Say what you will about grindcore, but despite the simple and easily discernible style elements, it’s a very difficult blend to get right. It’s like being a chef – you can mix ingredients with triple-beam precision, but the end result won’t taste right if you can’t gauge everything by ear. Similarly, you don’t get to just throw in three-chord hardcore punk riffs, blast beats, indecipherable lyrics, raw production and call it a day. This is where all your lofty ambitions are put to the test. Especially recently, with bands like Cripple Bastards, Wormrot and Whoresnation are pulling out all the stops, you need your A game to stand out in the grind game.
Now, let’s spoil the ending: Psychoneurosis doesn’t quite fail with The Fall of Humanity. They just don’t succeed.
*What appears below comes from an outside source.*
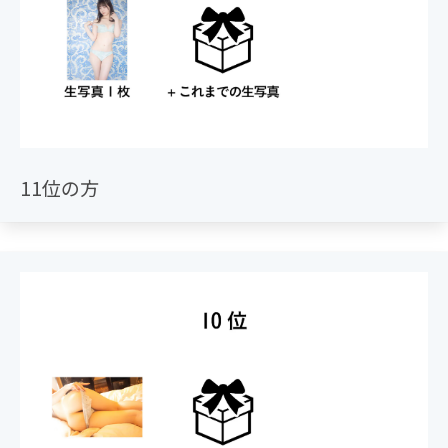
11位の方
Allow me to elaborate: Psychoneurosis is a Polish grindcore band who have, true to grind tradition, appeared in way too many splits and have never released a full-length album before The Fall of Humanity. The band is a three-piece, true to grind tradition, and bring guitars, vocals and drums. The music that they play is grindcore, true to grind tradition: songs that rarely find the 2 minute mark, hardcore and hardcore punk riffs, blast beats and somewhat decipherable lyrics delivered, true to grind tradition, with what sounds like a sort of gurgling growl (when it doesn’t sound like higher pitched screams that remind you of Wormrot.)
You might have noticed that Psychoneurosis is doing things according to tried and true grind traditions. This is even apparent in the way the album is produced: dat firecracker grind snare, guitar-heavy sound, somewhat buried vocals… it’s all standard fanfare. Don’t get me wrong, Psychoneurosis avoids the grind trap of having too raw production or a god-awful bassy overcompressed sound and the album is mixed quite admirably. There is something to be said about a sound that lets you hear everything, even when it’s on and the songs are cranking up the full blast.
If only that cranking resulted in something other than your run-of-the-mill grindcore.
Look, I’ll level with you: the standout moments of The Fall of Humanity are the intro (A New Chapter), the song I Want to Be Cool, the last stretch of I am the Truth, the song Pseudo Patriots. That is literally it. Nothing else makes any impact or has any semblance of staying power. Songs come, songs go. This means that if you are into grind at all, you will have heard everything in this album somewhere, somehow.
This means that if grindcore is your thing, get it, ’cause Psychoneurosis has your medicine. If you are new to this and trying to get a feel for grind, The Fall of Humanity can serve as a primer on the very basic stylistic influences of the genre, albeit not a terribly exciting or engaging one. Otherwise, I’m sorry but this is a very forgettable album.